WHAT TO DO:
1. Answer these questions using the walkthrough on training a model in Hezar:
(a) Besides being a Hezar model, what kind of module does the text say every Hezar model also is?
(b) What value does the dataset configuration give for `tokenizer_path`?
(c) Which split is passed to `build_dataset` when creating the evaluation dataset?
2. Proceed with the walkthrough on training a model in Hezar, writing what follows its last line.

TEXT TO READ:
# Training a model in Hezar

In this notebook, we're gonna demonstrate a training walkthrough. Training a model in Hezar is pretty much like any other library or even simpler! As mentioned before, any model in Hezar is also a PyTorch module. So training a model is actually training a PyTorch model with some more cool features! Lets dive in.

In [1]:
from hezar import (
    TrainConfig,
    Trainer,
    TextClassificationDatasetConfig,
    build_dataset,
    build_model,
    build_optimizer,
    build_scheduler,
)

  from .autonotebook import tqdm as notebook_tqdm


### Build the datasets

First things first, lets build our datasets. Your dataset can be either a normal `PyTorch Dataset` or a Hezar `Dataset`. Here we use a simple `TextClassificationDataset` from Hezar.


Hezar datasets are built using a `DatasetConfig`. So lets define our dataset parameters.

In [2]:
dataset_config = TextClassificationDatasetConfig(
    path="hezar-ai/sentiment_digikala_snappfood",
    text_field="text",
    label_field="label",
    tokenizer_path="hezar-ai/bert-base-fa",
)
dataset_config

TextClassificationDatasetConfig(name='text_classification', config_type='dataset', task='text_classification', path='hezar-ai/sentiment_digikala_snappfood', normalizers=None, tokenizer_path='hezar-ai/bert-base-fa', label_field='label', text_field='text', max_length=None)

Now create train/validation datasets.

In [3]:
train_dataset = build_dataset(name="text_classification", split="train", config=dataset_config)
eval_dataset = build_dataset(name="text_classification", split="test", config=dataset_config)

Found cached dataset sentiment_digikala_snappfood (/home/aryan/.cache/huggingface/datasets/hezar-ai___sentiment_digikala_snappfood/default/0.0.0/1302e757606fe651f42166af308f6002a67f0f78beab10903a743bfa615150c2)

EXCERPTED DATA:
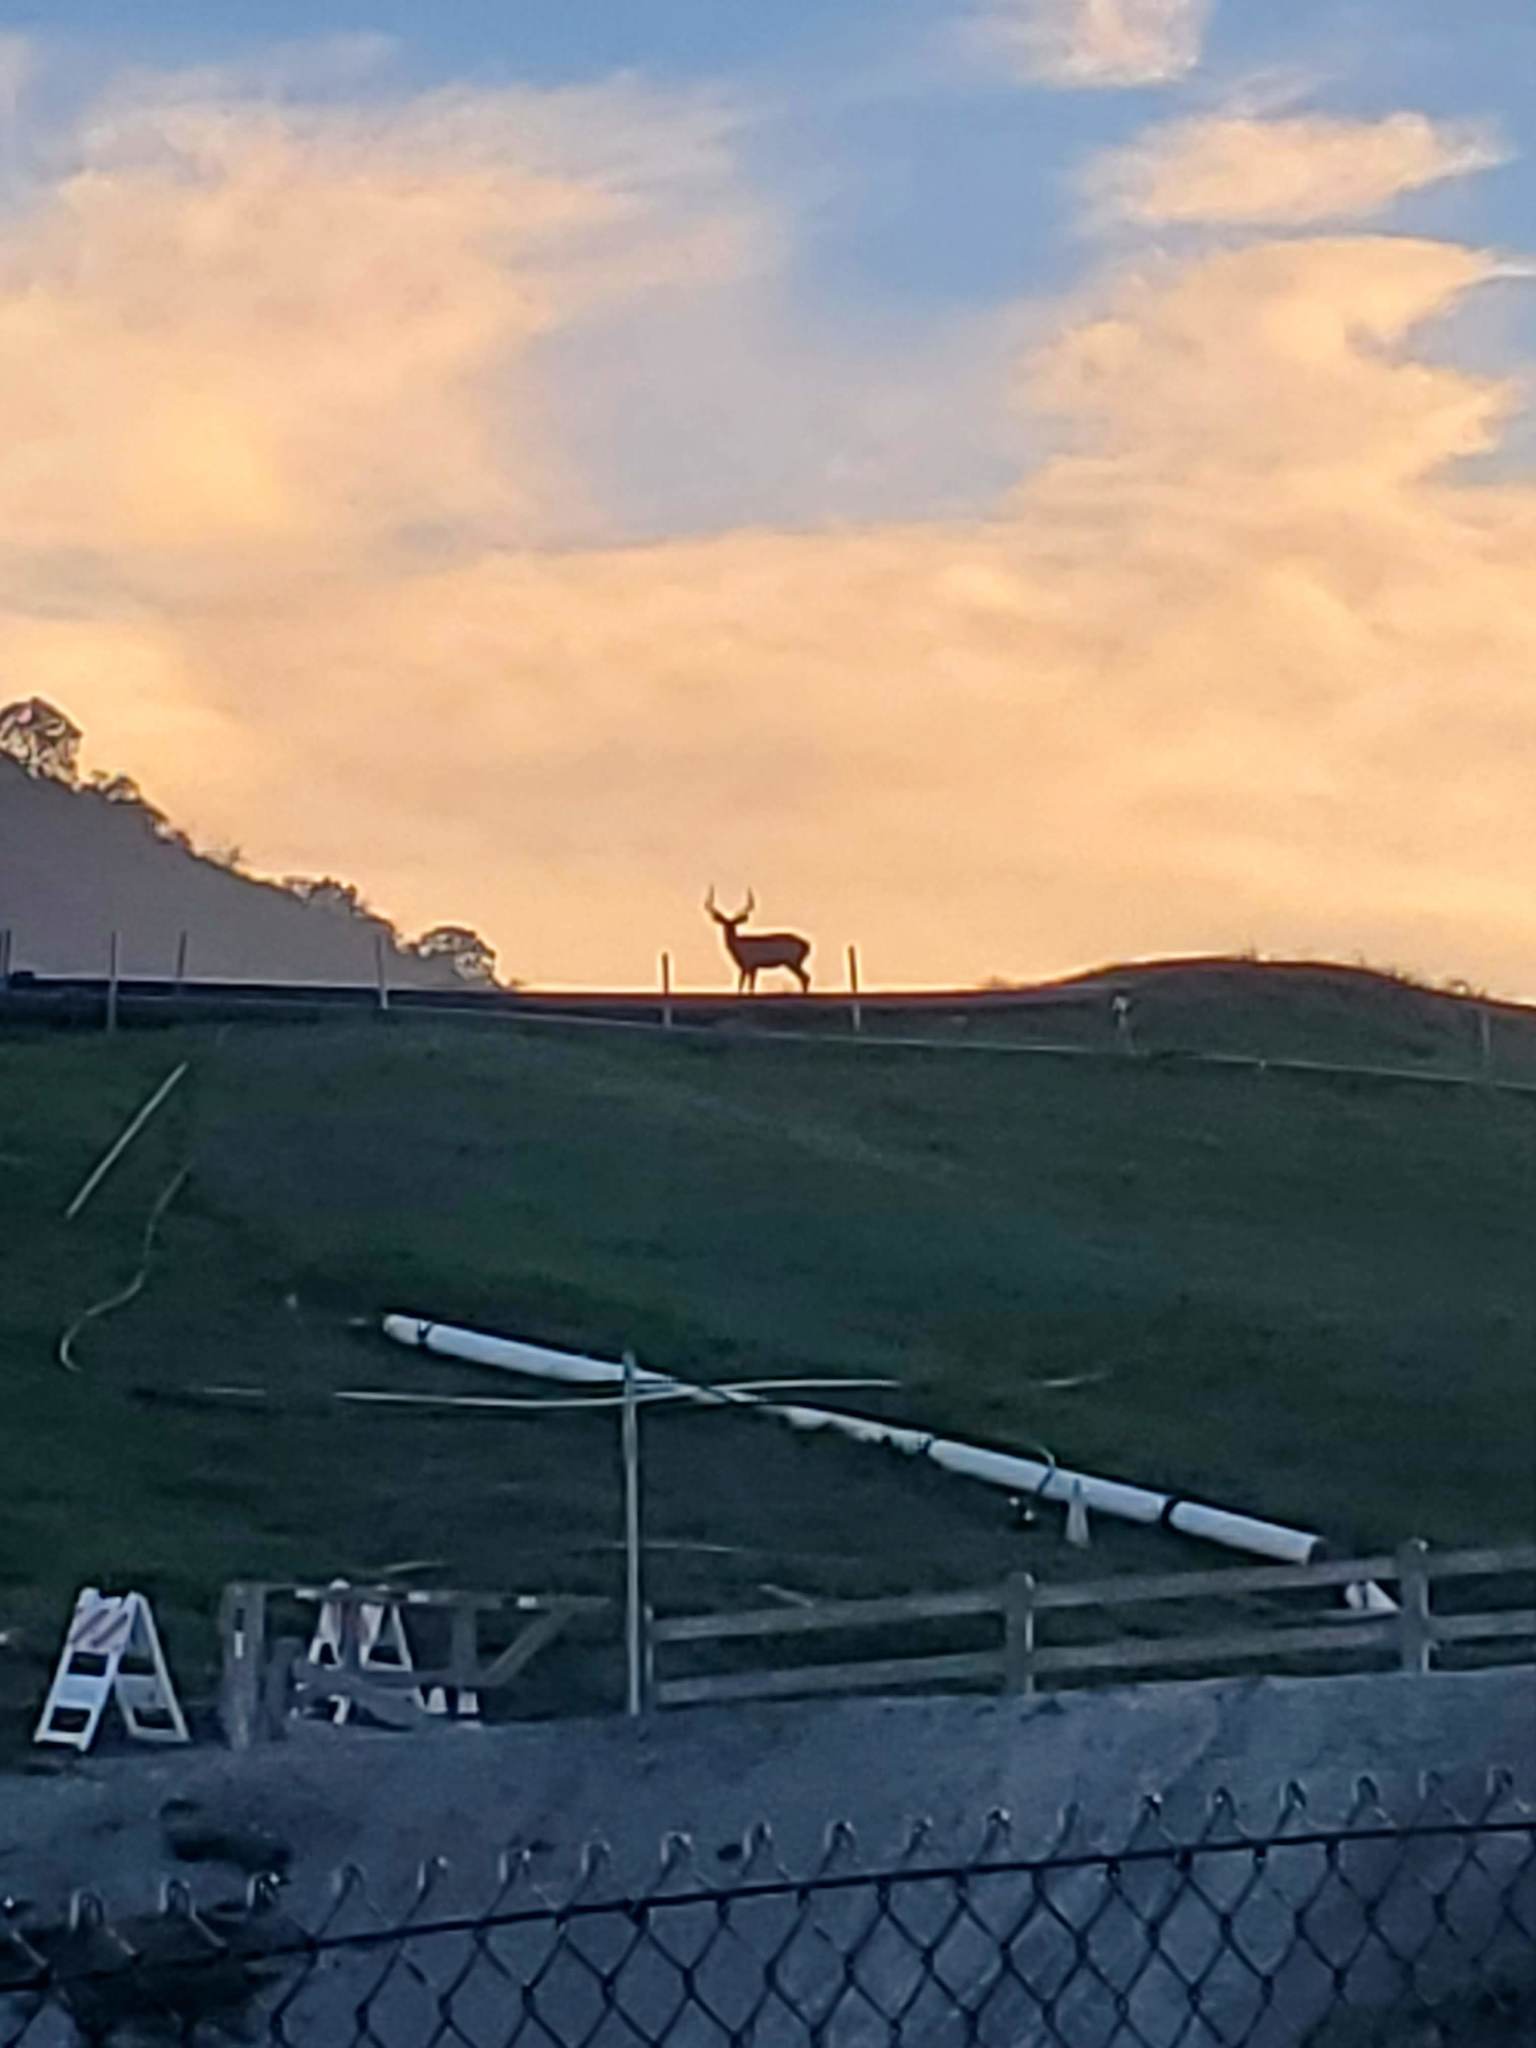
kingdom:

==

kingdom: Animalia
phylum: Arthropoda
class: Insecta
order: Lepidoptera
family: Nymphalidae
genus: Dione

...

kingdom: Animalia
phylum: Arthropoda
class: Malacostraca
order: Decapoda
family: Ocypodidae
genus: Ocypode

TASK-BY-TASK ANSWERS:
1.
(a) A PyTorch module.
(b) "hezar-ai/bert-base-fa"
(c) The "test" split.

2.
Found cached dataset sentiment_digikala_snappfood (/home/aryan/.cache/huggingface/datasets/hezar-ai___sentiment_digikala_snappfood/default/0.0.0/1302e757606fe651f42166af308f6002a67f0f78beab10903a743bfa615150c2)


### Build the model

Choose a model for this task and build the model as you would normally do in Hezar (See [models overview](01_models_overview.ipynb))

In [4]:
model = build_model("bert_text_classification", id2label=train_dataset.id2label)  # we add id2label as a config parameter since it's necessary for a classification model

### Define optimizer

We use the typical `Adam` with a `Reduce On Plateau` scheduler

In [5]:
optimizer = build_optimizer("adam", model.parameters(), lr=2e-5)
lr_scheduler = build_scheduler("reduce_on_plateau", optimizer=optimizer)

# Optionally you can configure optimizer and scheduler as you would in PyTorch
# from torch import optim
# optimizer = optim.Adam(model.parameters(), lr=2e-5)
# lr_scheduler = optim.lr_scheduler.ReduceLROnPlateau(optimizer=optimizer)

### Training

Hezar comes with a built-in `Trainer` so that model training is as easy and straightforward as possible. As you might have guessed, in order to use a Trainer we first need to setup the config.

In [6]:
train_config = TrainConfig(
    name="text_classification",
    device="cuda",
    init_weights_from="hezar-ai/bert-base-fa",
    batch_size=8,
    num_train_epochs=5,
    checkpoints_dir="checkpoints/",
    metrics={"f1": {"task": "multiclass"}},
)

Notice that our model is a BERT model with random weights, but we want to finetune it for a simple task. So we need to load the pretrained language model weights. To do this, simply provide the `init_weights_from` parameter which takes a Hub ID to a model and loads the weights to our model. (Missing classification head is automatically ignored)

Now that we have our config, lets build the Trainer.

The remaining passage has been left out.